WOMAN OR WOMXN: IS THERE A PROBLEM WITH BRANDS AND INCLUSIVITY?

At the beginning of this month, Twitch, the game streaming platform, released a video via a Tweet celebrating their female users during Women’s History Month. Their use of ‘womxn’, instead of ‘women/an’, stirred up backlash over twitter with many finding the word opposite of inclusive.

The wording was used to include transgender and non-binary people under an umbrella term as a positive step towards inclusivity, but instead did the reverse with many Tweets saying that “Trans women are women” and “There’s a perfectly good word that includes trans and cis women. It’s just ‘women’. Thanks”.

Since the Tweet, Twitch have apologised, stating that “While we originally wanted to use a word that acknowledges the shortcoming of gender-binary language, after hearing directly from you, including the members of the LGBTQIA+ community on Twitch, we will be using the spelling ‘women’ moving forward.

We’re still learning.
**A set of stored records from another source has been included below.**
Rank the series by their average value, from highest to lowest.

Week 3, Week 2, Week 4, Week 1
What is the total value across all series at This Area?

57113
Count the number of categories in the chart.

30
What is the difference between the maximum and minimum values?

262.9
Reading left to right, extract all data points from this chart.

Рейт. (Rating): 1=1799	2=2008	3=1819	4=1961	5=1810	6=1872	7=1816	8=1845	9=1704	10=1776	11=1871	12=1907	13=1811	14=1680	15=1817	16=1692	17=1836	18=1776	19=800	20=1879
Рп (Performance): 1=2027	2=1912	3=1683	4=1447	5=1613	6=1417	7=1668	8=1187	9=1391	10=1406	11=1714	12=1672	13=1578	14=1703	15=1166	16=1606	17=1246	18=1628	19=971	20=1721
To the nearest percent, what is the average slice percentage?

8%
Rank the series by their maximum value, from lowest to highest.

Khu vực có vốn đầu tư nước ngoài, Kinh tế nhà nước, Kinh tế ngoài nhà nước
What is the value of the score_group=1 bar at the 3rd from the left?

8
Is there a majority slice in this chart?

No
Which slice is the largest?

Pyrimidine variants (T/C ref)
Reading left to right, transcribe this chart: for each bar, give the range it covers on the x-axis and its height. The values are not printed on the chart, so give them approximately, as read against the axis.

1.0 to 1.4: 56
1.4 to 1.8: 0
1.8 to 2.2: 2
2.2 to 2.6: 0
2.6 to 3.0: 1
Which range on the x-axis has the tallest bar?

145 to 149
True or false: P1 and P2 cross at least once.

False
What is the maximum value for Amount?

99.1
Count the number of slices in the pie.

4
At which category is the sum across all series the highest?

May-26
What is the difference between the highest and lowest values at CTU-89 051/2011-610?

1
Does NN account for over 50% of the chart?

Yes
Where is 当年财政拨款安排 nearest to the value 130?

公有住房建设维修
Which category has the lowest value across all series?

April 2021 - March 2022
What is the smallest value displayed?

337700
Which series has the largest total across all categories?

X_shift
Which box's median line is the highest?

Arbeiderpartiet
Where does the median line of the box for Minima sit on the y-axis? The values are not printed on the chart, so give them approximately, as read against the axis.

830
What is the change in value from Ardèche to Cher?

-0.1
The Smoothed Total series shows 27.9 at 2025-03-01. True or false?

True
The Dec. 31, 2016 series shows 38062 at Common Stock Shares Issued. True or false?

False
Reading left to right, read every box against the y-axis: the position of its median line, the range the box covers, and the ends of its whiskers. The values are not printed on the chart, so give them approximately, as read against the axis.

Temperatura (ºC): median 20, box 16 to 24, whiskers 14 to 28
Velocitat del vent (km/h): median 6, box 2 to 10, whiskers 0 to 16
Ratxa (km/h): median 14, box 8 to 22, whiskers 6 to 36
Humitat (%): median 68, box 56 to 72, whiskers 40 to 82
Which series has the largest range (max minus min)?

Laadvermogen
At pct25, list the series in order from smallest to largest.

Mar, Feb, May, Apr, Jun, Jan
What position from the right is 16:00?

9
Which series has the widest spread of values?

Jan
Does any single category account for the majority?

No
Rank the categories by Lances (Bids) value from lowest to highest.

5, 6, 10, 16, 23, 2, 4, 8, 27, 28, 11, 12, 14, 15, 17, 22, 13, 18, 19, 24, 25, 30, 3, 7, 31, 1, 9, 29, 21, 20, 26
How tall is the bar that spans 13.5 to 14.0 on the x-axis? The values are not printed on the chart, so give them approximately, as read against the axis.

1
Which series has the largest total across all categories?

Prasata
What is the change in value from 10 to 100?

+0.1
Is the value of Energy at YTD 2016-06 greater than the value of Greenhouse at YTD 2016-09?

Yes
Our intentions don’t always equate to positive impact, but we’re committed to growing from those experiences, doing better, and ensuring we’re inclusive to all.”

This isn’t the first time a company has had to apologise for using ‘womxn’. Back in 2018, The Wellcome Collection – a museum and library in London – used the word in a Tweet promoting an event. They received backlash over social media and in return apologised alongside creating a new Tweet with the word ‘woman’ instead.

Even though ‘womxn’ has been used in seemingly positive circumstances, especially by intersectional feminists, it doesn’t come without its controversy. Having been coined from around 2010, the BBC say it “stems from a longstanding objection to the word woman as it comes from man, and the linguistic roots of the word mean that it really does come from the word man”. In short, dropping the ‘man’ gives independence to women and patriarchal linguistic normalities.

There’s a possibility it could be getting confused or entwined with the spelling ‘womyn’ which was adopted in 1975 by feminists to demonstrate their independence from men. It is associated with a radical feminist festival called Wolf Creek Womyn’s Festival, which later became WoLF Fest, which has the policy: “womyn-born-womyn”. In doing so, this excludes the transgender community, and the spelling has since become associated with feminists who do not view trans women as women (a TERF – a trans-exclusionary radical feminist).

Whilst ‘womxn’ has been used to create a sense of inclusivity for brands targeting their consumers, social media has shown that it is becoming a negative term. Twitch failed to do their research, and in doing so, potentially offended their consumers. Ultimately they apologised but, like many other brands, they have shown that they are learning how to interact with the ever changing world.

Twitch’s latest push for the visibility (and inclusivity) of female gamers has been unveiled with the launch of the Twitch Women’s Alliance. Sexism has become the ‘norm’ with some women gamers receiving sexist messages from male viewers whilst streaming. Let’s hope Twitch will address that in the future with their drive to grow women creators on their platform.

What are your thoughts on the use of womxn?